What if you could change one part of your app without risking the whole thing breaking?

The Scenario

Imagine a company trying to build a big app by writing all features in one huge program. Every time they want to add or fix something, they must touch the entire code. It's like trying to fix a giant tangled ball of yarn without breaking it.

The Problem

This all-in-one approach is slow and risky. One small change can break many parts. Teams wait for each other, causing delays. It's hard to find bugs or improve performance. The app grows messy and hard to manage.

The Solution

The Microservices maturity model guides teams step-by-step to break the big app into smaller, independent pieces. Each piece does one job well and can be built, tested, and updated alone.
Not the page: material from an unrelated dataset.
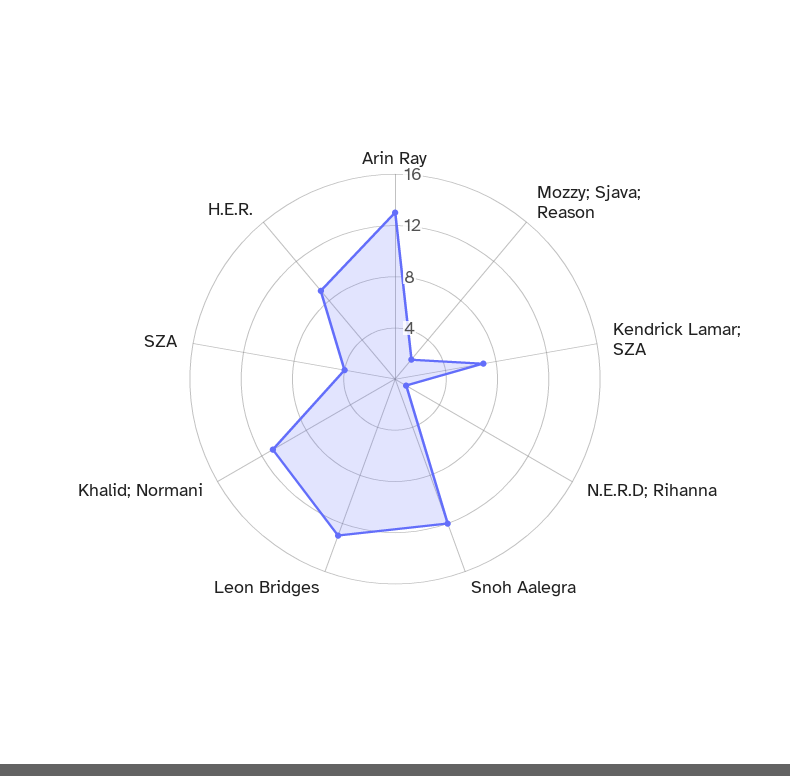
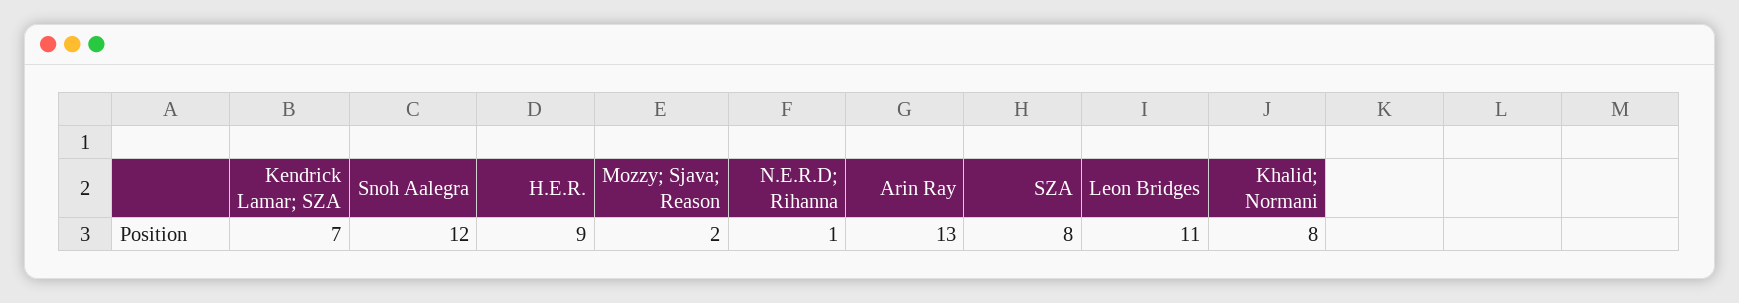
Leon Bridges: 13 -> 11
Khalid; Normani: 11 -> 8
SZA: 4 -> 8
This makes the system faster to change, easier to understand, and more reliable.

Before vs After
Before
function processOrder(order) {
  // all logic in one place
  validate(order);
  chargePayment(order);
  updateInventory(order);
  sendNotification(order);
}
After
service OrderValidation { validate(order) }
service Payment { charge(order) }
service Inventory { update(order) }
service Notification { send(order) }
What It Enables

It enables teams to build, deploy, and scale parts of the system independently, speeding up innovation and reducing risks.

Real Life Example

Think of an online store where the payment system can be updated without touching the product catalog or shipping services, allowing faster fixes and new features.

Key Takeaways

Monolithic apps become hard to manage as they grow.

The maturity model helps break apps into manageable microservices.

This leads to faster, safer, and more flexible software development.